Can it be considered at all responsible for Hollywood to depict reality in these ways?
The movie’s bookmarked message, delivered through narration, is that we're all on this planet together, so let's work together to save it and ourselves. But the movie is so bad, so backward in so many ways, it almost makes me want to become a narcissistic, male chauvinistic science denier. It almost feels like Musk was behind this film as a way to co-opt science fiction’s valid and proper use as a tool of enlightenment, while at the same time casting space systems as blue collar work that can use COTS parts and processes, a myth he likes to propagate because it plays well with his fanboys (and based on his actions in recent years, because he actually believes such things). That’s not a dis on blue collar work. As Bender says in ‘The Breakfast Club’, without lamps there’d be no light. But space is hard. It requires more.
They spent 100 million dollars on this movie.

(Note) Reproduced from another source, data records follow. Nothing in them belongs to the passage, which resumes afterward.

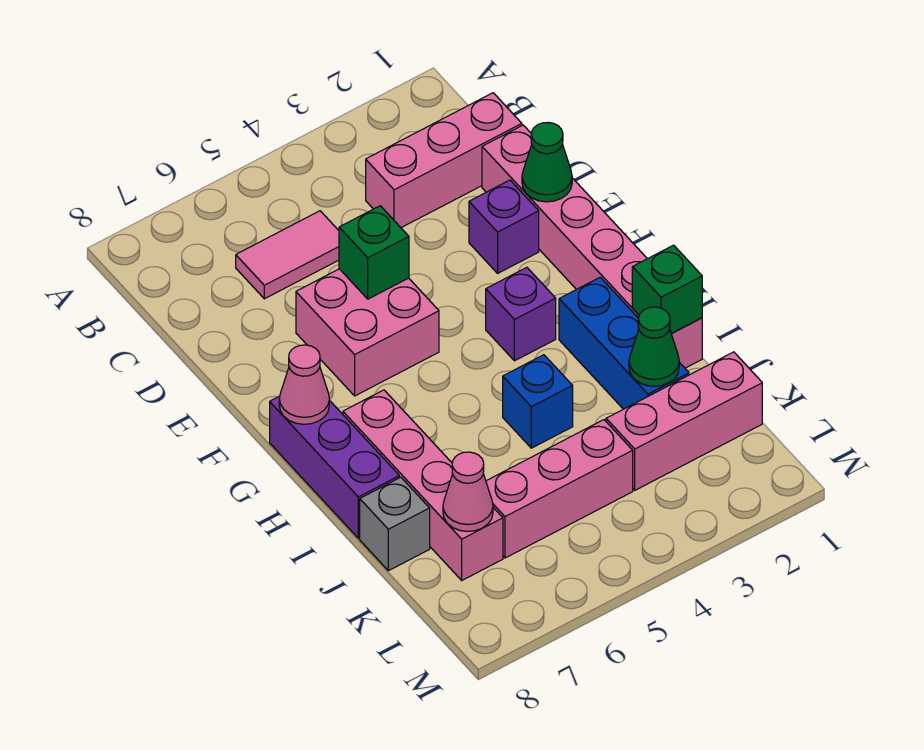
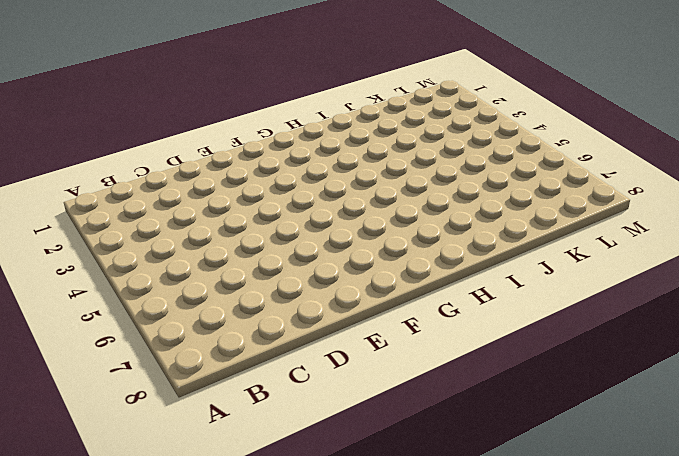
none -> pink brick C1:C3 level 1
none -> pink tile C5:C6 level 1
none -> pink brick D1:I1 level 1

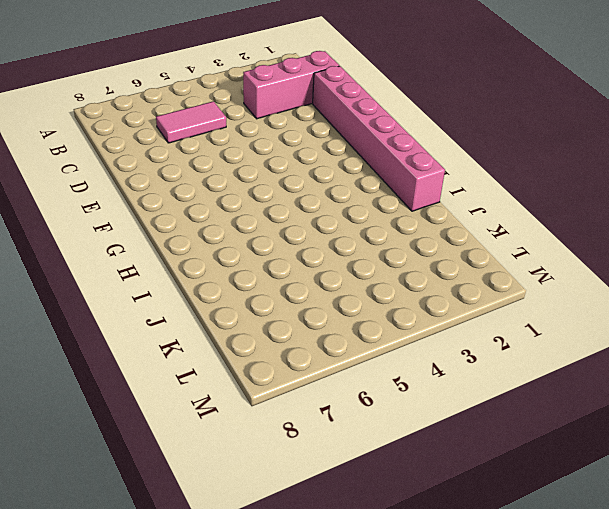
none -> purple brick E2 level 1
none -> pink brick E5:F6 level 1
none -> purple brick G3 level 1

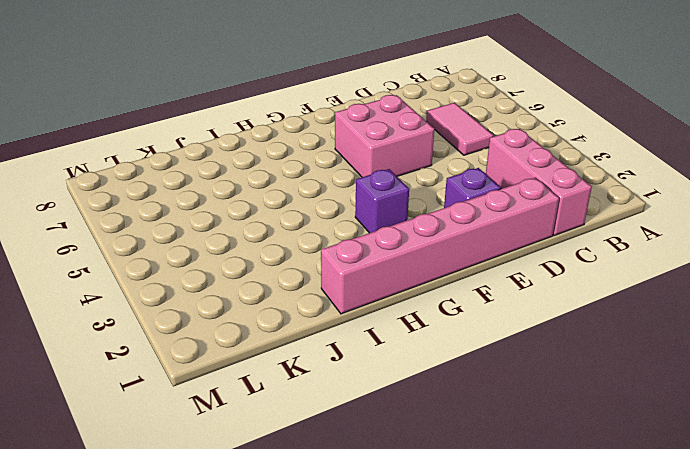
none -> purple brick G8:I8 level 1
none -> blue brick H2:J2 level 1
none -> pink brick H7:K7 level 1

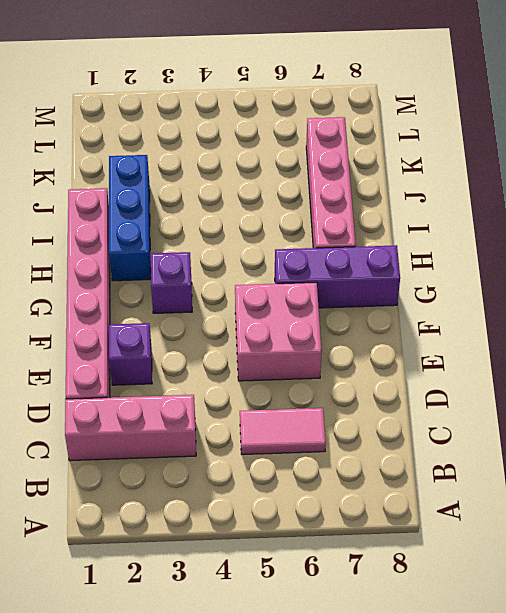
purple brick G6:G8 level 1 -> purple brick G8:I8 level 1
none -> blue brick I4 level 1
none -> grey brick J8 level 1
none -> pink brick K1:K3 level 1

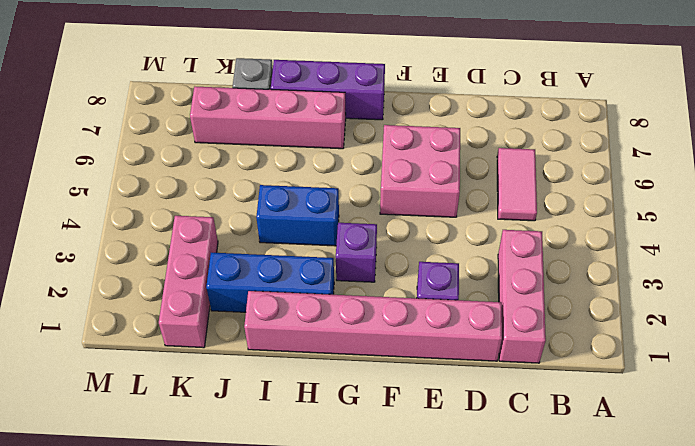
blue brick H4:I4 level 1 -> blue brick I4 level 1
none -> pink brick K4:K6 level 1
none -> green cone E1 level 2
none -> green brick E5 level 2

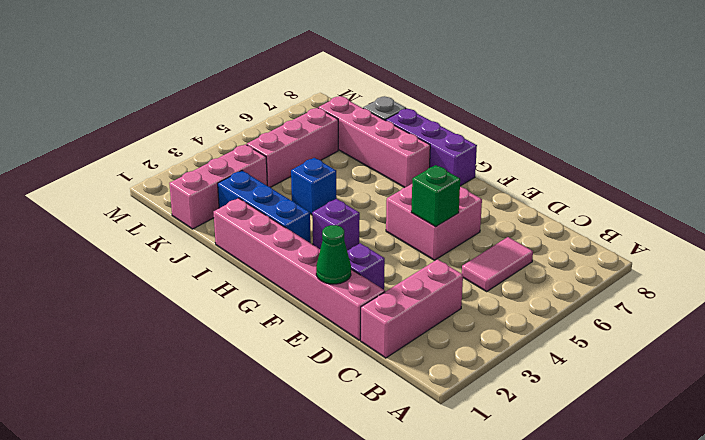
none -> pink cone G8 level 2
none -> green brick I1 level 2
none -> green cone J2 level 2

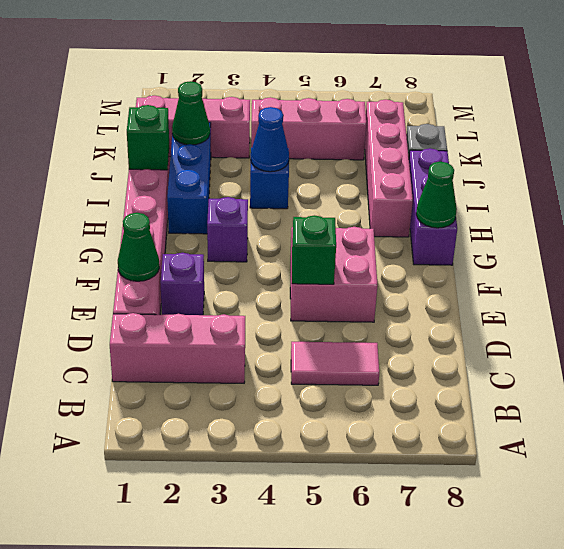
green cone G8 level 2 -> pink cone G8 level 2
blue cone I4 level 2 -> none
none -> pink cone K7 level 2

You know why? Because they knew they'd make a profit. The ‘soulless’ creativity actuaries behind so much of Hollywood’s sci fi got the formula right. Worldwide box office sales for this thing were over 220 million.
Or was the formula of this movie an early test case of an AI-written sci fi blockbuster script? I can’t tell! It has the same one-dimensionality as so many AI-created sci fi book covers (see https://xhoyenauthor.substack.com/p/representation-in-my-writing) and at least as many mindlessly unrealistic ‘artifacts’. What does it say about a successful Hollywood sci fi movie that you can’t tell if it was written by an early version of a mindless large language model AI program? What writer aspires to that?
Normally, I’d rave on about how disheartening this is, but I’ll nip that in the bud right here. I leave it to the reader to digest what a 2017 movie like this might mean to a writer trying to offer educational, enlightening, engaging spec fic. It’s all too easy for an observer to flippantly say, “write for yourself”. But it’s just not as simple as that.